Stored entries
════════════════
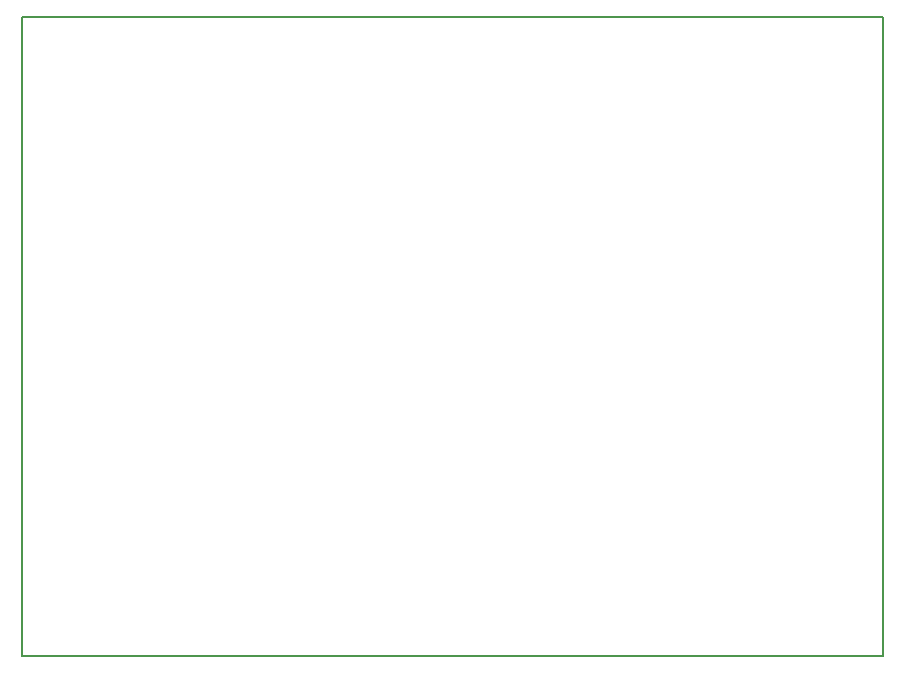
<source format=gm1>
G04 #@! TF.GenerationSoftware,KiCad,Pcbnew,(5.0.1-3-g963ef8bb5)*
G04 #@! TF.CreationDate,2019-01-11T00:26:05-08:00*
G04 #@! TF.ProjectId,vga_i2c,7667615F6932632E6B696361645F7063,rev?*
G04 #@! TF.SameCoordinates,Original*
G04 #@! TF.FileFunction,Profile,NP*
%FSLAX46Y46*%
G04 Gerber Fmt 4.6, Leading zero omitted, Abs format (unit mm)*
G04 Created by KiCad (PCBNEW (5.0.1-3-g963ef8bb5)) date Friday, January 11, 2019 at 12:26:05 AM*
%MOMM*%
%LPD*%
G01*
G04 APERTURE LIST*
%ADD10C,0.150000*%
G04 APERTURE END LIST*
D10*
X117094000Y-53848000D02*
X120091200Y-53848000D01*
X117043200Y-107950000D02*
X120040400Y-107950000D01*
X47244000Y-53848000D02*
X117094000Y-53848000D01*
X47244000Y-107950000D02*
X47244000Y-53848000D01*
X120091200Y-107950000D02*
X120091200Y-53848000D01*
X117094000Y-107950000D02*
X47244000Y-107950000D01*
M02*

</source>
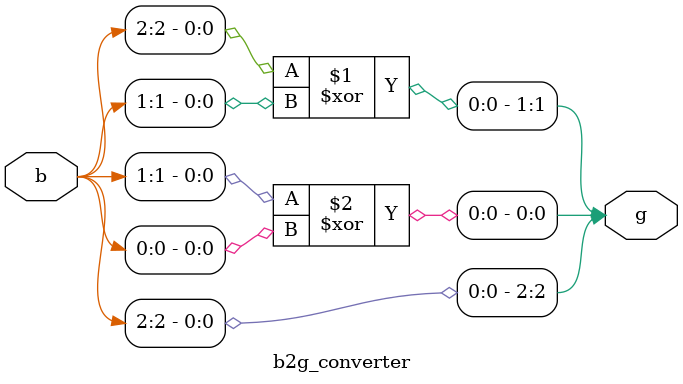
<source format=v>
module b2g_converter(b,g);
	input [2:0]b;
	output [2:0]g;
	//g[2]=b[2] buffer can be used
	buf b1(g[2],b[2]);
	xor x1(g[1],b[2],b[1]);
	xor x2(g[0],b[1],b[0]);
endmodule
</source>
════════════════
* WHAT IS EXPECTED *
What is needed here is an exact copy of every record, with the pictures left out.

* SOLUTION FOR THIS TASK *
<source format=gm1>
G04 #@! TF.GenerationSoftware,KiCad,Pcbnew,(5.0.1-3-g963ef8bb5)*
G04 #@! TF.CreationDate,2019-01-11T00:26:05-08:00*
G04 #@! TF.ProjectId,vga_i2c,7667615F6932632E6B696361645F7063,rev?*
G04 #@! TF.SameCoordinates,Original*
G04 #@! TF.FileFunction,Profile,NP*
%FSLAX46Y46*%
G04 Gerber Fmt 4.6, Leading zero omitted, Abs format (unit mm)*
G04 Created by KiCad (PCBNEW (5.0.1-3-g963ef8bb5)) date Friday, January 11, 2019 at 12:26:05 AM*
%MOMM*%
%LPD*%
G01*
G04 APERTURE LIST*
%ADD10C,0.150000*%
G04 APERTURE END LIST*
D10*
X117094000Y-53848000D02*
X120091200Y-53848000D01*
X117043200Y-107950000D02*
X120040400Y-107950000D01*
X47244000Y-53848000D02*
X117094000Y-53848000D01*
X47244000Y-107950000D02*
X47244000Y-53848000D01*
X120091200Y-107950000D02*
X120091200Y-53848000D01*
X117094000Y-107950000D02*
X47244000Y-107950000D01*
M02*

</source>
<source format=v>
module b2g_converter(b,g);
	input [2:0]b;
	output [2:0]g;
	//g[2]=b[2] buffer can be used
	buf b1(g[2],b[2]);
	xor x1(g[1],b[2],b[1]);
	xor x2(g[0],b[1],b[0]);
endmodule
</source>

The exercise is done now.